Memorable Mountain People - "Colb" McCanless

Watauga County has had many good sheriffs and a few bad ones over the years. But not one was quite so bad - or so colorful - as David Colvert "Colb" McCanless.


McCanless' life was a classic case of a good man who went wrong by degrees. He started out life as the son of a farmer who lived at Shull's Mills. In 1862, he became a deputy under Sheriff Jack Horton. Four years later, as deputies will do sometimes, he ran against his boss.

It was a colorful campaign. Horton and McCanless apparently compared ancestries and likely destinations in the hereafter in a verbal bout at Meat Camp. Then they continued their discussion, both being powerful men, with their fists. When the votes were tallied, McCanless was the winner.

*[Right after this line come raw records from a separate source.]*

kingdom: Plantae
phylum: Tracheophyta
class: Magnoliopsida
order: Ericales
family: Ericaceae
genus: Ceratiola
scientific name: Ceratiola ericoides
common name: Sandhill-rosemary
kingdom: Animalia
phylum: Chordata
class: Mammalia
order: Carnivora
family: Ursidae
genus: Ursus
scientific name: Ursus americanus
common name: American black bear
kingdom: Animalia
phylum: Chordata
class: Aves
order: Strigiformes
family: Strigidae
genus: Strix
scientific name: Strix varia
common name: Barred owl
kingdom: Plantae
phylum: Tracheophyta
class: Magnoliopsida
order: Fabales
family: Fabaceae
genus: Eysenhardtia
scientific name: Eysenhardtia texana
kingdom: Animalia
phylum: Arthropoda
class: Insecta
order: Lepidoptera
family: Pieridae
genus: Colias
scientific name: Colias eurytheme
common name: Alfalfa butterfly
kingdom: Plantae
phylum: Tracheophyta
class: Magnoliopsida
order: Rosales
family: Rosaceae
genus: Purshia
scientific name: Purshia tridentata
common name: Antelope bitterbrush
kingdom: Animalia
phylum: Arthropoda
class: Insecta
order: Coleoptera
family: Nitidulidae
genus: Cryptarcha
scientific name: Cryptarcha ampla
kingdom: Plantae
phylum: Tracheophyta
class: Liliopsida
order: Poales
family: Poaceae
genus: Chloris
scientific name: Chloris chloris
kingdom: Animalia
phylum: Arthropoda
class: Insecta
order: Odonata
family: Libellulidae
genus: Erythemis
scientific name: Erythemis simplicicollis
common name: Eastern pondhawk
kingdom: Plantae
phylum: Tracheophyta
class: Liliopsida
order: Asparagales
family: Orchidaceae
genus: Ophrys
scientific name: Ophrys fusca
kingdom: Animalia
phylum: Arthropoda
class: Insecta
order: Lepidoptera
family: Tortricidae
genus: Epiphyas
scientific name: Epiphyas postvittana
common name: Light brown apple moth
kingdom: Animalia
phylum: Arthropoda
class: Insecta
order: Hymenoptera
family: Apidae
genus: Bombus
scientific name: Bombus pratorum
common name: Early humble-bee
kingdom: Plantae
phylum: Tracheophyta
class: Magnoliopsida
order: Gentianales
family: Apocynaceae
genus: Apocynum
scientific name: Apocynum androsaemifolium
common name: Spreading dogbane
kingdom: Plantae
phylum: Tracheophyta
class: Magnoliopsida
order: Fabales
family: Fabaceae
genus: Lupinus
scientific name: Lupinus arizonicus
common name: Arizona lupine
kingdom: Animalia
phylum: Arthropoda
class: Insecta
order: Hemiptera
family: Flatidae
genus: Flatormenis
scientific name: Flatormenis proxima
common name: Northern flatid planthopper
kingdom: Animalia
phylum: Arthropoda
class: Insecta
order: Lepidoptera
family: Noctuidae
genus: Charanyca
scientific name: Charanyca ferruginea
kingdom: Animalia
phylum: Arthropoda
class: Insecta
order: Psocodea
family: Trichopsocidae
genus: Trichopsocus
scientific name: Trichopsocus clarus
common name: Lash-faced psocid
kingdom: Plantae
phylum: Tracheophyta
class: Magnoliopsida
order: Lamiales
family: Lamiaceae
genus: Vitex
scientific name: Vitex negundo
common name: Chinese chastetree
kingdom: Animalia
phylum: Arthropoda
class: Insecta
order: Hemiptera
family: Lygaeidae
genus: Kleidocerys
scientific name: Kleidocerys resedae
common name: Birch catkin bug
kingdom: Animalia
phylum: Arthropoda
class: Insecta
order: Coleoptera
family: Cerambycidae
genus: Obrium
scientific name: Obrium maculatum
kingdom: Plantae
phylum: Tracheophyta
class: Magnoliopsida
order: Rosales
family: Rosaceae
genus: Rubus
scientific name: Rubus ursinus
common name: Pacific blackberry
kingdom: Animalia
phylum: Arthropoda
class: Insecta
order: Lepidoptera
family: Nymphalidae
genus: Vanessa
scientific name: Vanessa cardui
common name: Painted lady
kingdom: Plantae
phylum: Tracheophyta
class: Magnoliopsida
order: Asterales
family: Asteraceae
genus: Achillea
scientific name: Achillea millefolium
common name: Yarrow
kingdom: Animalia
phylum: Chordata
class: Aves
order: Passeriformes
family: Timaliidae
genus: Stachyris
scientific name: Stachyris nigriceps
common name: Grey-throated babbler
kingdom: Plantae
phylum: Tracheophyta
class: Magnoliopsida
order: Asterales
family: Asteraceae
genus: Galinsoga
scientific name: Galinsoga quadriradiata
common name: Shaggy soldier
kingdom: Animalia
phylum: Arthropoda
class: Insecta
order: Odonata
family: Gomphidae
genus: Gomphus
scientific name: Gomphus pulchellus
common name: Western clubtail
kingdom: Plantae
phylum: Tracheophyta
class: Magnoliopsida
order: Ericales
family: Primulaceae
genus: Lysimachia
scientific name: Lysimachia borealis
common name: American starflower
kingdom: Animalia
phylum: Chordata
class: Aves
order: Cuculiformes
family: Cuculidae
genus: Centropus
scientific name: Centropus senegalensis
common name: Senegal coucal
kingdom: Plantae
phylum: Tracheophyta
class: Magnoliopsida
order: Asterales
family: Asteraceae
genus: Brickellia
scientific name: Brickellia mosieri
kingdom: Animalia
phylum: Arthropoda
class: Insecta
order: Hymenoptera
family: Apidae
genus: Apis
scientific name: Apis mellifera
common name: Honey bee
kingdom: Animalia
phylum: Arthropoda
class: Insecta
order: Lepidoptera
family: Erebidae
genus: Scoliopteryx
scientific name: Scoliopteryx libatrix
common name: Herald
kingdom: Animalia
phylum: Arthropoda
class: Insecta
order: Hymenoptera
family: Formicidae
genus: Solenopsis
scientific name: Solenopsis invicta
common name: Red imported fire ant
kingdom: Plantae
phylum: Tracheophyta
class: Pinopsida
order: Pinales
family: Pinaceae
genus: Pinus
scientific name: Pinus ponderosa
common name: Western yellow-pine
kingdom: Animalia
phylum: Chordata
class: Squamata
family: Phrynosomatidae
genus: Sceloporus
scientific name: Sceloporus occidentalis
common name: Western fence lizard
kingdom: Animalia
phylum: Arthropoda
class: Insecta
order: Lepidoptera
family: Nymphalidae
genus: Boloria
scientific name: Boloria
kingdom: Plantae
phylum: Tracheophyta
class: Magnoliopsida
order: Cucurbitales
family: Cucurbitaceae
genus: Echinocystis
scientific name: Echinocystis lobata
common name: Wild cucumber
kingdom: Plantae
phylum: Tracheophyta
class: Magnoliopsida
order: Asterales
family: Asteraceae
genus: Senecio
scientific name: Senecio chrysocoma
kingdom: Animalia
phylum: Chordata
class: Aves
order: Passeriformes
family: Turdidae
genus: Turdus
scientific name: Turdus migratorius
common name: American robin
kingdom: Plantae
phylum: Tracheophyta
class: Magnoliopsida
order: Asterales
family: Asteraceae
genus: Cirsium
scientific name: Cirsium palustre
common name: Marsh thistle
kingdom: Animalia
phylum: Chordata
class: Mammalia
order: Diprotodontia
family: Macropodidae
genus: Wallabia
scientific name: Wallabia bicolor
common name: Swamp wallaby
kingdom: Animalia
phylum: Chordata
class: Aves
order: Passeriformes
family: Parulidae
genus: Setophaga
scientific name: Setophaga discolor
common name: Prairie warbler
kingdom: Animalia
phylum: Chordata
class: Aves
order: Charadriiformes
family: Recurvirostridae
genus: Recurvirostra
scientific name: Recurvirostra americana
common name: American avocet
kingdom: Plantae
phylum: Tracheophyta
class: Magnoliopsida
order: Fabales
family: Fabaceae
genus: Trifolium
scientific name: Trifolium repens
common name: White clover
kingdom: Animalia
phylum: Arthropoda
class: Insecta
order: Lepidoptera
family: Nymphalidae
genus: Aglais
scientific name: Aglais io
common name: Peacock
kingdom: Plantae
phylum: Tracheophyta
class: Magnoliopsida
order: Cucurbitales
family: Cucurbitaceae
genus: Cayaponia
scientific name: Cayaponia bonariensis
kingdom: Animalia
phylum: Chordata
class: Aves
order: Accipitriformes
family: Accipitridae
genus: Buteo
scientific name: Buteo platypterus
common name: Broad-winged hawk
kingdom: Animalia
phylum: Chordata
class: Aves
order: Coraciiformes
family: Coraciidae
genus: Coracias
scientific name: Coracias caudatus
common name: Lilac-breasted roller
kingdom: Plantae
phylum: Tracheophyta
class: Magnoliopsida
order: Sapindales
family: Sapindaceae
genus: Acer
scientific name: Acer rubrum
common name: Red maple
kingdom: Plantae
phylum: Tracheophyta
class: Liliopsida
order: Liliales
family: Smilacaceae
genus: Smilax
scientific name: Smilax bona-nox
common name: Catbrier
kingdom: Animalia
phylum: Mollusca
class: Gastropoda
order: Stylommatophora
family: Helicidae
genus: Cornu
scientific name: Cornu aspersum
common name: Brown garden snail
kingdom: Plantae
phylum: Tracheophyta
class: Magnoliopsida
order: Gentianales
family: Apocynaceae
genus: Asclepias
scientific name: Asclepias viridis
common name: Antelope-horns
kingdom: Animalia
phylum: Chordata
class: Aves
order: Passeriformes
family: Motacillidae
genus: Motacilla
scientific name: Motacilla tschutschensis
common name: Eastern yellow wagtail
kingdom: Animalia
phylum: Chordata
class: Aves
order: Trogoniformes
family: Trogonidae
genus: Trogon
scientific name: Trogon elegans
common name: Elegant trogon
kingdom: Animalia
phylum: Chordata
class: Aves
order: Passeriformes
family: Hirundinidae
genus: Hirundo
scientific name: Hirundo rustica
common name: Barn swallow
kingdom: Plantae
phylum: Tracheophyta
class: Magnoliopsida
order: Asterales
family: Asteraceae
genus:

Now McCanless was a handsome man, strong and well-built. He kept fairly much to the "straight and narrow" until he got involved with a local woman who happened to be married to someone else.

From then on, Colb went from bad to worse. As sheriff he was tax collector and also managed the collections for J.M. Weath, a Frenchman who sold goods wholesale in the region. He apparently collected Weath's money, but he wasn't eager to give it up.

Local tradition suggests some of the cash meant for Weath ended up being spent on McCanless' girlfriend. At any rate, when Weath's man appeared for the money, most of it was nowhere to be found.

When the day of reckoning arrived early in 1859, McCanless hastily sold or transferred most of his property to his brother and others and made some other arrangements. Then, on Jan. 6, he stopped by Jacob Rintels' store, where he had deposited as much of Weath's money as he did have, and took it. He told Rintels he was heading for Wilkes County.

Instead, McCanless rode only as far as Three Forks Baptist Church. Unseen, he doubled back and rode hard for Shull's Mill. There a woman (guess who?) was waiting for him. They rode together over the mountains to Johnson City, sold their horses and boarded a train for the West.

There's one detail in this we forgot to mention: McCanless was married and had a family. Acting on their behalf, his brother J.L. traveled west, found him, then returned and collected most of the McCanless family and went back to a new home in Kansas.

You might have thought all these troubles would have convinced Colb to settle down. Wrong. Kansas was a wild place in those days, torn by the tensions that would soon plunge the country into the Civil War. When war came, Colb organized a group called the McCanless Gang. They supposedly captured horses for the Confederacy; actually, they were just rustlers.

On Dec. 16, 1861, the McCanless Gang attacked a small cabin at Rock Creek, Kan., some 50 miles west of Topeka. It was evidently used as a station on a stage line. Inside, there was probably quite a bit of money. The 10 members of the McCanless Gang never found out. That was because also inside that dirt and thatch cabin was one of the stage line's guards and a few of his friends.

He wore his blond hair long, and had cold blue eyes. Most people in the West didn't know him yet, but soon people would be calling James Butler Hickok "Wild Bill." When the shooting was over, eight of the McCanless Gang, including Colb, lay dead.